→ **DOCUMENT EXCERPT**
* * * * * * * * *

Top Ten Management Lessons

The opportunity to manage many engineering teams in Silicon Valley over the past three decades has given me many opportunities to retrospect. In this post, I have the pleasure of sharing with you the top ten management lessons I've learned along the way.

Lesson 1: It’s Not About You

Like some of you, I was first promoted by being good as an individual contributor. One of the mistakes I made as a new manager was to try to help my new team accomplish their goals by taking on the lion share of individual contributor work myself. I don’t dispute the need for hands-on work—especially at a startup like Swift Navigation—but the trick as a manager is to remember your job is to keep your entire team productive and moving forward—not just yourself. In my case, by focusing on my tasks, my early team lost focus and work stalled because I had my hands in the dirt and wasn’t available to help provide direction or remove obstacles.

A few years ago, I was lucky enough to be able to take an 8-week sabbatical. As a stretch assignment, I left an employee (Jason) “in charge”. While I firmly believed Jason had management potential, he was my least experienced team member. When I got back from my sabbatical I had my first 1:1 with Jason.

“Jason, how did it go? What did you learn?” I asked.

Jason said, “I have never worked so hard, so many hours in my entire life and accomplished so little.”

“Welcome to management,” I said.

The reality is that while I was gone, Jason oversaw a software release and had to deal with some difficult personnel issues. Jason was so used to producing his own deliverables, that he was incorrectly interpreting his lack of “output” as failure, where had he measured his success on the output and accomplishments of the team, he would have taken much more satisfaction in what was accomplished.

Remember, it isn’t about you—it’s about the team.

Lesson 2: Lead Yourself First

Pause and think about the top 10 traits you want in your leaders.

How many of you had honesty/integrity, forward-looking, inspirational or visionary or competent on your list?

One of my favorite management books is Credibility by Barry Poesner. Over the last twenty years, he has sponsored surveys with thousands of executives on a global level, asking them what they want from their leaders.

* * * * * * * * *

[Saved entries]
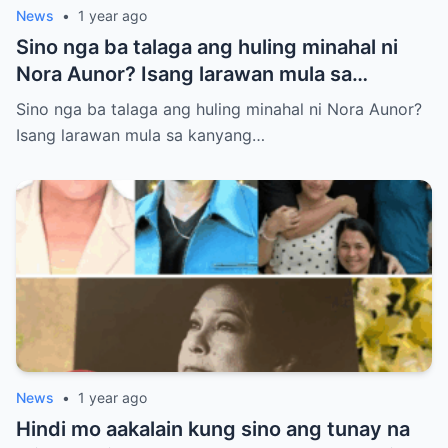
News
•
1 year ago
Sino nga ba talaga ang huling minahal ni
Nora Aunor? Isang larawan mula sa
kanyang lamay ang naglalaman ng lihim na
Sino nga ba talaga ang huling minahal ni Nora Aunor?
matagal nang itinatago.
Isang larawan mula sa kanyang…
News
•
1 year ago
Hindi mo aakalain kung sino ang tunay na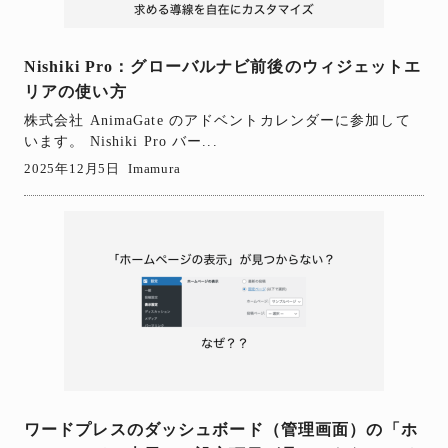
Nishiki Pro：グローバルナビ前後のウィジェットエ
リアの使い方
株式会社 AnimaGate のアドベントカレンダーに参加して
います。 Nishiki Pro バー...
2025年12月5日
Imamura
ワードプレスのダッシュボード（管理画面）の「ホ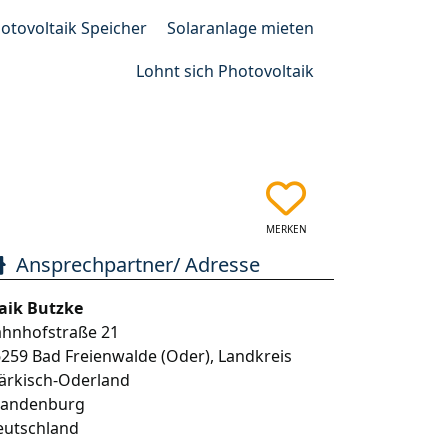
otovoltaik Speicher
Solaranlage mieten
Lohnt sich Photovoltaik
MERKEN
Ansprechpartner/ Adresse
aik Butzke
ahnhofstraße 21
6259
Bad Freienwalde (Oder)
,
Landkreis
ärkisch-Oderland
randenburg
eutschland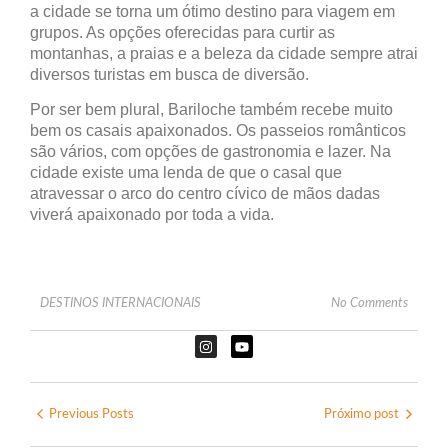
a cidade se torna um ótimo destino para viagem em
grupos. As opções oferecidas para curtir as
montanhas, a praias e a beleza da cidade sempre atrai
diversos turistas em busca de diversão.
Por ser bem plural, Bariloche também recebe muito
bem os casais apaixonados. Os passeios românticos
são vários, com opções de gastronomia e lazer. Na
cidade existe uma lenda de que o casal que
atravessar o arco do centro cívico de mãos dadas
viverá apaixonado por toda a vida.
DESTINOS INTERNACIONAIS
No Comments
Previous Posts
Próximo post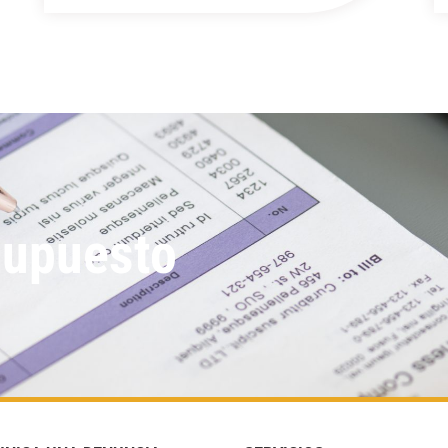
supuesto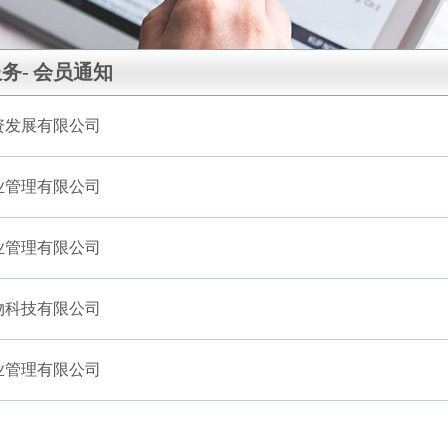
务-
会员通知
资发展有限公司
业管理有限公司
业管理有限公司
物科技有限公司
业管理有限公司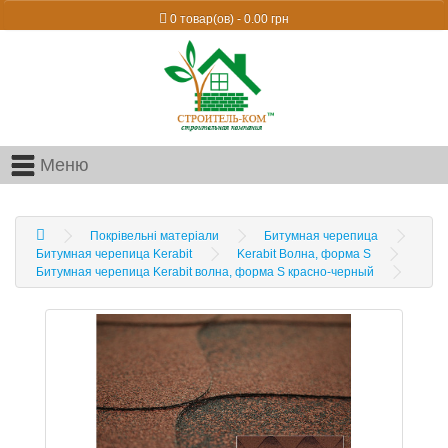
0 товар(ов) - 0.00 грн
Меню
Покрівельні матеріали
Битумная черепица
Битумная черепица Kerabit
Kerabit Волна, форма S
Битумная черепица Kerabit волна, форма S красно-черный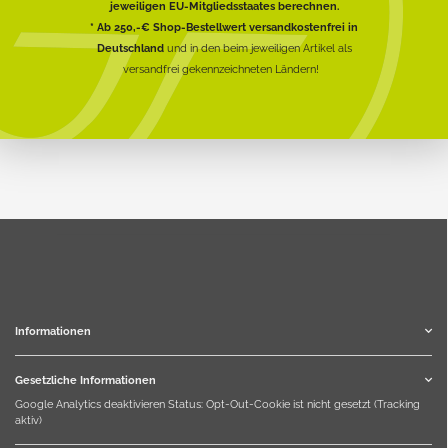
jeweiligen EU-Mitgliedsstaates berechnen.
* Ab 250,-€ Shop-Bestellwert versandkostenfrei in
Deutschland
und in den beim jeweiligen Artikel als
versandfrei gekennzeichneten Ländern!
Informationen
Gesetzliche Informationen
Google Analytics deaktivieren
Status: Opt-Out-Cookie ist nicht gesetzt (Tracking
aktiv)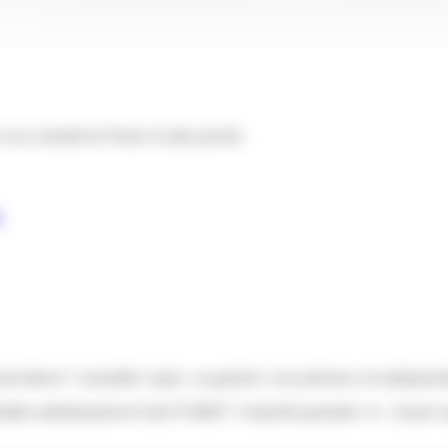
et au consulat de France le plus proche.
r
enevidence">ensemble</span> au guichet. Leur présence est indispensa
ites-administratives/?xml=F18605">l'autorité parentale</a>. Il peut s'ag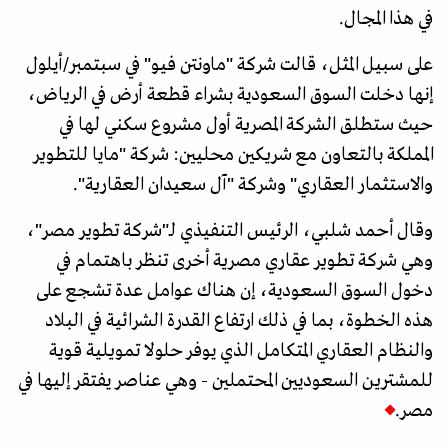
في هذا المجال.
على سبيل المثل، قالت شركة "ماونتن فيو" في سبتمبر/أيلول
إنها دخلت السوق السعودية بشراء قطعة أرض في الرياض،
حيث ستطلق الشركة المصرية أول مشروع سكني لها في
المملكة بالتعاون مع شريكين محليين: شركة "مايا للتطوير
والاستثمار العقاري" وشركة "آل سعيدان العقارية".
وقال أحمد شلبي، الرئيس التنفيذي لـ"شركة تطوير مصر"،
وهي شركة تطوير عقاري مصرية أخرى تنظر باهتمام في
دخول السوق السعودية، إن هناك عوامل عدة تشجع على
هذه الخطوة، بما في ذلك ارتفاع القدرة الشرائية في البلاد
والنظام العقاري المتكامل الذي يوفر حلولا تمويلية قوية
للمشترين السعوديين المحتملين - وهي عناصر يفتقر إليها في
مصر.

* * * * * * * * *

→ **PROBLEM DESCRIPTION**
Duplicate the passage of the management lessons text from "A few years" up to and including "1:1 with Jason.". The listing is not required for what is asked here.

→ **SOLUTION BELOW**
A few years ago, I was lucky enough to be able to take an 8-week sabbatical. As a stretch assignment, I left an employee (Jason) “in charge”. While I firmly believed Jason had management potential, he was my least experienced team member. When I got back from my sabbatical I had my first 1:1 with Jason.